Major savings including $1.3 billion on welfare integrity measures, $930 million in changes to family day care, $650 million from tightening Medicare rules and $317 million by capping Green Army environmental projects.
Over the next decade to 2025-26, net debt is now projected to reach $263 billion, rather than the $201 billion projected just six months ago.
The budget update shows a $2.3 billion increase in the deficit from the May budget, which is now projected to reach $37.4 billion in 2015-16, up from $35.1 billion projected in Joe Hockey’s second budget.

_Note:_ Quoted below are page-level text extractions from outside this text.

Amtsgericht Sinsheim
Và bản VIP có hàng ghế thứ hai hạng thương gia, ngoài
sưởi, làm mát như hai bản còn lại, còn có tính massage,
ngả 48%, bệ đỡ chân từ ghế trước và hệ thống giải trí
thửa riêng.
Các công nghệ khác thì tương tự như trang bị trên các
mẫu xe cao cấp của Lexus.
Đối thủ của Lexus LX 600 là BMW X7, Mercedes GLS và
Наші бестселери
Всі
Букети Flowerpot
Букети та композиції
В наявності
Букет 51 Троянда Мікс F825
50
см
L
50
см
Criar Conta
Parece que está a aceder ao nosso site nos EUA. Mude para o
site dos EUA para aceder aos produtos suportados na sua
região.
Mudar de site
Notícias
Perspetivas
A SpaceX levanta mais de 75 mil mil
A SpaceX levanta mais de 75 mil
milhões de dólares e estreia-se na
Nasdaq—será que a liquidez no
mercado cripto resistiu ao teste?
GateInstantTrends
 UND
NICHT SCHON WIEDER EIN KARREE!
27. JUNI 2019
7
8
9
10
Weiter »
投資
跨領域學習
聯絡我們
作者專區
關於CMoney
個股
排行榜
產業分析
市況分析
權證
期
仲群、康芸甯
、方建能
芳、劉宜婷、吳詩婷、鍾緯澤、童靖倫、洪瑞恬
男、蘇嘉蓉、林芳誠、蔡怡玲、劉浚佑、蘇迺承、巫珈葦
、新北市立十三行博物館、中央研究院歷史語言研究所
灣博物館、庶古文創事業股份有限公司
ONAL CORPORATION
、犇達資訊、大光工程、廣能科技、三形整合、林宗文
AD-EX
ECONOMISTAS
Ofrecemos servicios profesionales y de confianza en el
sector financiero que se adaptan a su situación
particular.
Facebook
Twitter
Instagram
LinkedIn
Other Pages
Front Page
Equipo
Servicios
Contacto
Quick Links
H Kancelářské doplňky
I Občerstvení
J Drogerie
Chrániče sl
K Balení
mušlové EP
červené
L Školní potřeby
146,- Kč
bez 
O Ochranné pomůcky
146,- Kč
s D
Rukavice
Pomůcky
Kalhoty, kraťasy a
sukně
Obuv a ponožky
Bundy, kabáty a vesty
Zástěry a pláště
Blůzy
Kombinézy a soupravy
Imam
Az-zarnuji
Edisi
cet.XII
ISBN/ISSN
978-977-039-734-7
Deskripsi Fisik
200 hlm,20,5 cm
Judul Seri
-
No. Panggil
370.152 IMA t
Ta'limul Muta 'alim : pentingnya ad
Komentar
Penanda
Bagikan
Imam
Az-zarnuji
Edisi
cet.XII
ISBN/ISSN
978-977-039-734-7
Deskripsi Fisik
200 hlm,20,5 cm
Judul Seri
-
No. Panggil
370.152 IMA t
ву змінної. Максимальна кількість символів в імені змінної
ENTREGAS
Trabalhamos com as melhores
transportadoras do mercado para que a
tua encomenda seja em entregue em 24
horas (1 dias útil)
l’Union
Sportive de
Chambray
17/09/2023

And the picture is bleaker in the following three years, with $33.7 billion deficit forecast in 2016-17, up from $25.8 billion and forecast deficits of $23 billion in 2017-18 and $14.2 billion in 2018-19.
Growth forecasts have been revised down by a quarter of a per cent to 2.5 per cent in 2015-16, and by half a per cent in 2016-17 to 2.75 per cent.

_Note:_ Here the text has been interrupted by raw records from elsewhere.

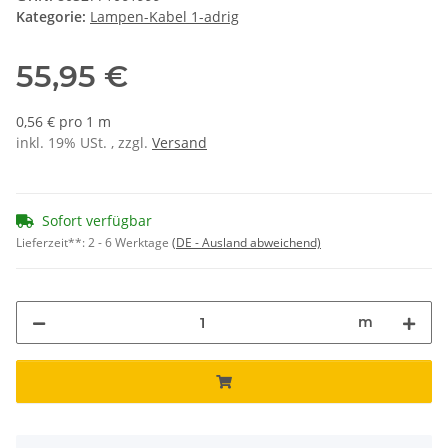
Kategorie:
Lampen-Kabel 1-adrig
55,95 €
0,56 € pro 1 m
inkl. 19% USt. , zzgl.
Versand
Sofort verfügbar
Lieferzeit**:
2 - 6 Werktage
(DE - Ausland abweichend)
m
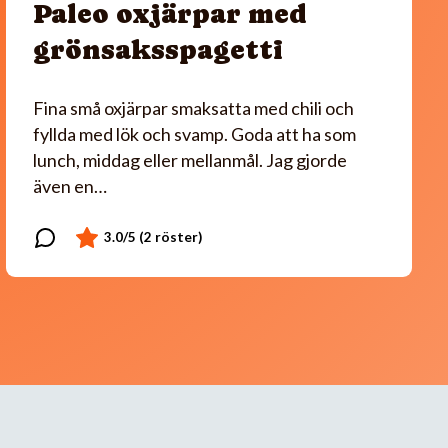
Paleo oxjärpar med
grönsaksspagetti
Fina små oxjärpar smaksatta med chili och
fyllda med lök och svamp. Goda att ha som
lunch, middag eller mellanmål. Jag gjorde
även en…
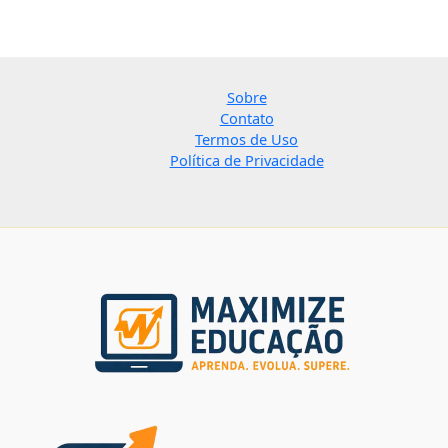
Sobre
Contato
Termos de Uso
Política de Privacidade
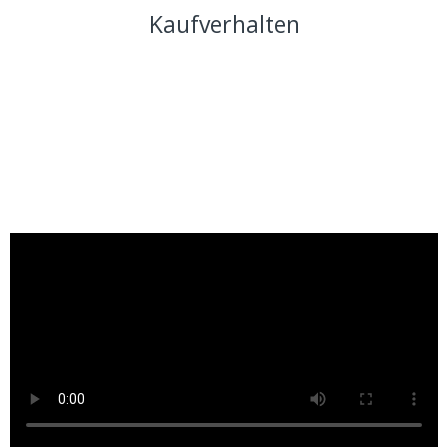
Player in hocheffizienten Konstellationen zusammen
Kaufverhalten
und schaffen einzigartige Einblicke in das Verhalten der
privaten Endverbraucher.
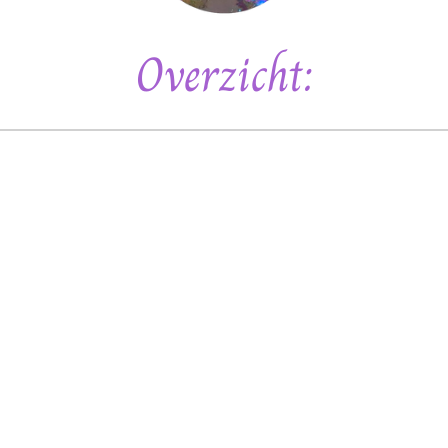
Overzicht:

Growth projections in 2017-18 and 2018-19 have also been revised down by half a per cent, from 3.5 per cent to 3 per cent.
Unemployment is forecast to touch 6 per cent in mid-2016 and mid-2017, up from 5.8 per cent in November, but that is a lower peak than previously forecast.
But despite the hit to the budget bottom line since the federal budget was handed down in May, the government claims to have more than offset the hit to revenue with a net $400 million in savings found.
Revenue write downs totalling $34 billion flow from falling commodity prices and lower company tax receipts, as well as slower wages growth that has led to lower than expected income tax from individuals.
The government’s commitment to spending restraint has seen spending as a share of forecast to decline from 25.9 per cent of GDP in 2015-16 to 25.3 per cent of GDP in 2018-19.
Major savings measures included in the mid-year update, which is Treasurer Scott Morrison’s first, include tougher measures to tackle welfare fraud by identifying discrepancies between Tax Office and Centrelink income data, which is forecast to save $1.3 billion over three years from July 1, 2016.
Another $930 million will be saved over four years from 2015-16 by changes to “family assistance law to improve the integrity and sustainability of the family day care sector”.
Further savings of $650.4 million over four years will be found in the Medicare with cuts to bulk-billing incentives for pathology services, aligning bulk-billing practices for diagnostic imaging services with that used for GPs and a cut to bulk-billing incentives for MRI services.
A 500 project cap on the number of Green Army projects – one of former prime minister Tony Abbott’s signature policies – will save $317.5 million over four years.